EXERCISE DETAILS: Return every line of the data below that includes the string "richieste".
[Opening DATA FOR ANALYSIS section]
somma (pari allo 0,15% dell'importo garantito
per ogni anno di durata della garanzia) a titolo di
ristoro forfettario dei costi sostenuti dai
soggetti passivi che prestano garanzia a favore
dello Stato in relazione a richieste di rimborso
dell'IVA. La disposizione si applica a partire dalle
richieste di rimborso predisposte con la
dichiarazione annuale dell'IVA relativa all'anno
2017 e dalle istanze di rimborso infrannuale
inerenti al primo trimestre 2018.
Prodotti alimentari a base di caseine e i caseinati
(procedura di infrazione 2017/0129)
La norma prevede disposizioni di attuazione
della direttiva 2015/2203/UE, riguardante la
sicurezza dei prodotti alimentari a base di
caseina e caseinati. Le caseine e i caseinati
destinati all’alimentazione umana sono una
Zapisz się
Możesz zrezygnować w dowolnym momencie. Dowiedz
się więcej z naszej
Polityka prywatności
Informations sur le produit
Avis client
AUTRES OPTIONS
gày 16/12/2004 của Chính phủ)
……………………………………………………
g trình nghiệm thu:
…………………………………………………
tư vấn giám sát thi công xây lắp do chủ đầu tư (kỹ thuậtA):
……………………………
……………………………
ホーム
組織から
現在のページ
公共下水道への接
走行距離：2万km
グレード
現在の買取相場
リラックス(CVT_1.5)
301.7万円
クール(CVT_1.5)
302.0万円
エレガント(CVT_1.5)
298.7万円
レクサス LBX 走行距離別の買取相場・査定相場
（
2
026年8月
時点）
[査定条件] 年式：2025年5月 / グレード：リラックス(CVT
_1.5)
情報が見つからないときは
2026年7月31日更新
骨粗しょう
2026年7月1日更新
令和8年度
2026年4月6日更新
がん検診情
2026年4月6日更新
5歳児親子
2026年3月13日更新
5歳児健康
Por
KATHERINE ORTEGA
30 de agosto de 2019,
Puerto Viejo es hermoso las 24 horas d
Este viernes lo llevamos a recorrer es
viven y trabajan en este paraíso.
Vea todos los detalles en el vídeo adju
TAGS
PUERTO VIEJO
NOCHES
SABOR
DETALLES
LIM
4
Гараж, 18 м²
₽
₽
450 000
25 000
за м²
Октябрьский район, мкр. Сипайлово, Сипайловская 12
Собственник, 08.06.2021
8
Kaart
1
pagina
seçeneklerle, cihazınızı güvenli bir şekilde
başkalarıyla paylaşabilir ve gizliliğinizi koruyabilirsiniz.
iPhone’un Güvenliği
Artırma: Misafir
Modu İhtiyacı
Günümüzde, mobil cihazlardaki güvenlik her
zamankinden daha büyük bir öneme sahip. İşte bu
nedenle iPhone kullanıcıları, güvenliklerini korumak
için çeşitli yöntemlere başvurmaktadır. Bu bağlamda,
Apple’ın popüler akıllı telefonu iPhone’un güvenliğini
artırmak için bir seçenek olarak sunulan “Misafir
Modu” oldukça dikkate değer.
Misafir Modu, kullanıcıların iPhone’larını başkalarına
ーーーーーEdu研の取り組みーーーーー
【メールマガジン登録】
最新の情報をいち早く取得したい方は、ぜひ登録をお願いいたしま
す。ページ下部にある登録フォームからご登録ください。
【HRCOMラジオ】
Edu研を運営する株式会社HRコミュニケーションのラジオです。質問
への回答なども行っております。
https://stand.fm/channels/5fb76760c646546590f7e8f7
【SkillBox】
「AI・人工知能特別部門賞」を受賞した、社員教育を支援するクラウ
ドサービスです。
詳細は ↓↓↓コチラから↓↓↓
[Closing DATA FOR ANALYSIS section]
EXERCISE RESPONSE:
dello Stato in relazione a richieste di rimborso
richieste di rimborso predisposte con la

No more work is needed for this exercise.